Leçons de la Russie pour la Grèce: le retour au troc, ses raisons, ses logiques, et ses conséquences

Recordemos :

Sexta-feira, 2 de Novembro de  2012 :

No entanto, o nível da dívida grega é insustentável e o pressuposto para se chegar a uma taxa de dívida de 120% do PIB em 2020 não parece viável.

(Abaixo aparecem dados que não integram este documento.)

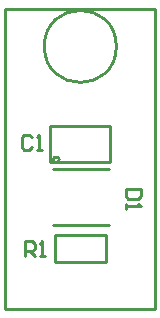
<source format=gto>
%FSLAX25Y25*%
%MOIN*%
G70*
G01*
G75*
G04 Layer_Color=65535*
%ADD10R,0.05906X0.03937*%
%ADD11R,0.05000X0.08000*%
%ADD12C,0.02500*%
%ADD13C,0.04000*%
%ADD14C,0.05000*%
%ADD15C,0.16500*%
%ADD16C,0.04000*%
%ADD17R,0.17716X0.12205*%
%ADD18C,0.01000*%
D18*
X517947Y649704D02*
G03*
X517947Y649704I-984J0D01*
G01*
X537000Y687500D02*
G03*
X537000Y687500I-12000J0D01*
G01*
X515979Y628050D02*
X534680D01*
X515979Y646751D02*
X534680D01*
X533516Y615484D02*
Y624516D01*
X516484Y615484D02*
X533516D01*
X516484D02*
Y624516D01*
X533516D01*
X535000Y649000D02*
Y661000D01*
X515000Y649000D02*
X535000D01*
X515000D02*
Y661000D01*
X535000D01*
X500000Y600000D02*
Y700000D01*
X550000D01*
Y600000D02*
Y700000D01*
X500000Y600000D02*
X550000D01*
X508832Y657165D02*
X507999Y657998D01*
X506333D01*
X505500Y657165D01*
Y653833D01*
X506333Y653000D01*
X507999D01*
X508832Y653833D01*
X510498Y653000D02*
X512164D01*
X511331D01*
Y657998D01*
X510498Y657165D01*
X545078Y639998D02*
X540079D01*
Y637499D01*
X540913Y636666D01*
X544245D01*
X545078Y637499D01*
Y639998D01*
X540079Y635000D02*
Y633334D01*
Y634167D01*
X545078D01*
X544245Y635000D01*
X506500Y617500D02*
Y622498D01*
X508999D01*
X509832Y621665D01*
Y619999D01*
X508999Y619166D01*
X506500D01*
X508166D02*
X509832Y617500D01*
X511498D02*
X513165D01*
X512331D01*
Y622498D01*
X511498Y621665D01*
M02*

</source>
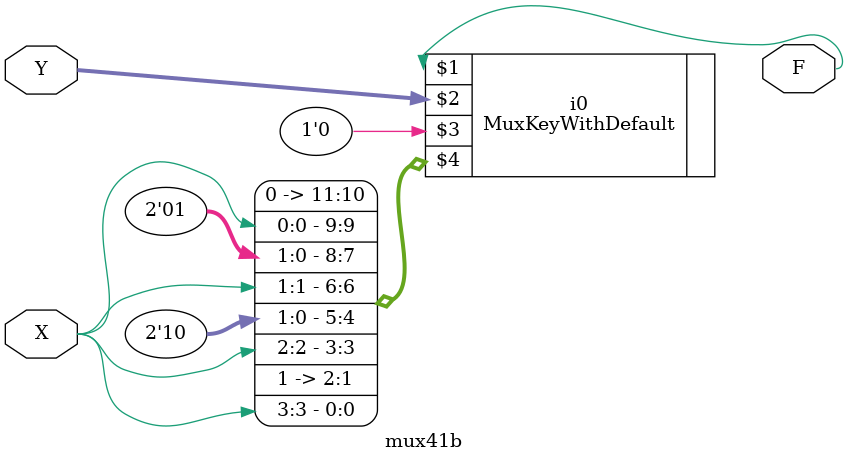
<source format=v>
module mux41b(X,Y,F);
  input  [3:0] X;
  input  [1:0] Y;
  output F;
  MuxKeyWithDefault #(4, 2, 1) i0 (F,Y, 1'b0, {
    2'b00, X[0],
    2'b01, X[1],
    2'b10, X[2],
    2'b11, X[3]
  });
endmodule

</source>
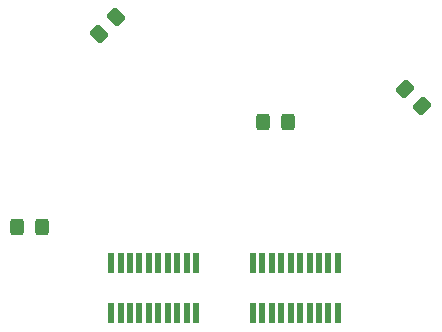
<source format=gbr>
%TF.GenerationSoftware,KiCad,Pcbnew,7.0.6*%
%TF.CreationDate,2024-02-09T06:01:19-06:00*%
%TF.ProjectId,BPS-LeaderDaughter,4250532d-4c65-4616-9465-724461756768,rev?*%
%TF.SameCoordinates,Original*%
%TF.FileFunction,Paste,Top*%
%TF.FilePolarity,Positive*%
%FSLAX46Y46*%
G04 Gerber Fmt 4.6, Leading zero omitted, Abs format (unit mm)*
G04 Created by KiCad (PCBNEW 7.0.6) date 2024-02-09 06:01:19*
%MOMM*%
%LPD*%
G01*
G04 APERTURE LIST*
G04 Aperture macros list*
%AMRoundRect*
0 Rectangle with rounded corners*
0 $1 Rounding radius*
0 $2 $3 $4 $5 $6 $7 $8 $9 X,Y pos of 4 corners*
0 Add a 4 corners polygon primitive as box body*
4,1,4,$2,$3,$4,$5,$6,$7,$8,$9,$2,$3,0*
0 Add four circle primitives for the rounded corners*
1,1,$1+$1,$2,$3*
1,1,$1+$1,$4,$5*
1,1,$1+$1,$6,$7*
1,1,$1+$1,$8,$9*
0 Add four rect primitives between the rounded corners*
20,1,$1+$1,$2,$3,$4,$5,0*
20,1,$1+$1,$4,$5,$6,$7,0*
20,1,$1+$1,$6,$7,$8,$9,0*
20,1,$1+$1,$8,$9,$2,$3,0*%
G04 Aperture macros list end*
%ADD10RoundRect,0.250000X0.325000X0.450000X-0.325000X0.450000X-0.325000X-0.450000X0.325000X-0.450000X0*%
%ADD11RoundRect,0.250000X-0.548008X-0.088388X-0.088388X-0.548008X0.548008X0.088388X0.088388X0.548008X0*%
%ADD12R,0.550000X1.800000*%
%ADD13RoundRect,0.250000X0.088388X-0.548008X0.548008X-0.088388X-0.088388X0.548008X-0.548008X0.088388X0*%
%ADD14RoundRect,0.250000X-0.325000X-0.450000X0.325000X-0.450000X0.325000X0.450000X-0.325000X0.450000X0*%
G04 APERTURE END LIST*
D10*
%TO.C,D1*%
X136661000Y-86614000D03*
X134611000Y-86614000D03*
%TD*%
D11*
%TO.C,D6*%
X167457456Y-74943551D03*
X168907024Y-76393119D03*
%TD*%
D12*
%TO.C,J2*%
X154550000Y-93920000D03*
X154550000Y-89620000D03*
X155350000Y-93920000D03*
X155350000Y-89620000D03*
X156150000Y-93920000D03*
X156150000Y-89620000D03*
X156950000Y-93920000D03*
X156950000Y-89620000D03*
X157750000Y-93920000D03*
X157750000Y-89620000D03*
X158550000Y-93920000D03*
X158550000Y-89620000D03*
X159350000Y-93920000D03*
X159350000Y-89620000D03*
X160150000Y-93920000D03*
X160150000Y-89620000D03*
X160950000Y-93920000D03*
X160950000Y-89620000D03*
X161750000Y-93920000D03*
X161750000Y-89620000D03*
%TD*%
D13*
%TO.C,D3*%
X141491551Y-70286545D03*
X142941119Y-68836977D03*
%TD*%
D12*
%TO.C,J1*%
X142550000Y-93920000D03*
X142550000Y-89620000D03*
X143350000Y-93920000D03*
X143350000Y-89620000D03*
X144150000Y-93920000D03*
X144150000Y-89620000D03*
X144950000Y-93920000D03*
X144950000Y-89620000D03*
X145750000Y-93920000D03*
X145750000Y-89620000D03*
X146550000Y-93920000D03*
X146550000Y-89620000D03*
X147350000Y-93920000D03*
X147350000Y-89620000D03*
X148150000Y-93920000D03*
X148150000Y-89620000D03*
X148950000Y-93920000D03*
X148950000Y-89620000D03*
X149750000Y-93920000D03*
X149750000Y-89620000D03*
%TD*%
D14*
%TO.C,D9*%
X155439000Y-77724000D03*
X157489000Y-77724000D03*
%TD*%
M02*

</source>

No seu projecto de orçamento, o governo considera o nível de endividamento em 189% para 2013 e 220,4% para 2016.
http://www.lemonde.fr/economie/article/2012/11/02/la-cour-des-comptes-grecque-juge-anticonstitutionnelles-des-coupes-dans-les-retraites_1784785_3234.html
Dívida pública da Grécia   :

2012 : dívida pública de 175,6 % du PIB, segundo a previsão do governo grego . A dívida aumenta,  aumenta ainda,  aumenta sempre   enquanto que o primeiro incumprimento da Grécia terá limpo  107 mil milhões de euros de dívidas.

2013 : dívida pública grega  de 189,1 % do  PIB, segundo a estimativa do governo grego .

2015 : dívida pública grega  de 207,7 % do PIB, segundo a estimativa do governo grego.

2016 : dívida pública da Grécia de 220,4 % do  PIB, segundo a estimativa do governo grego.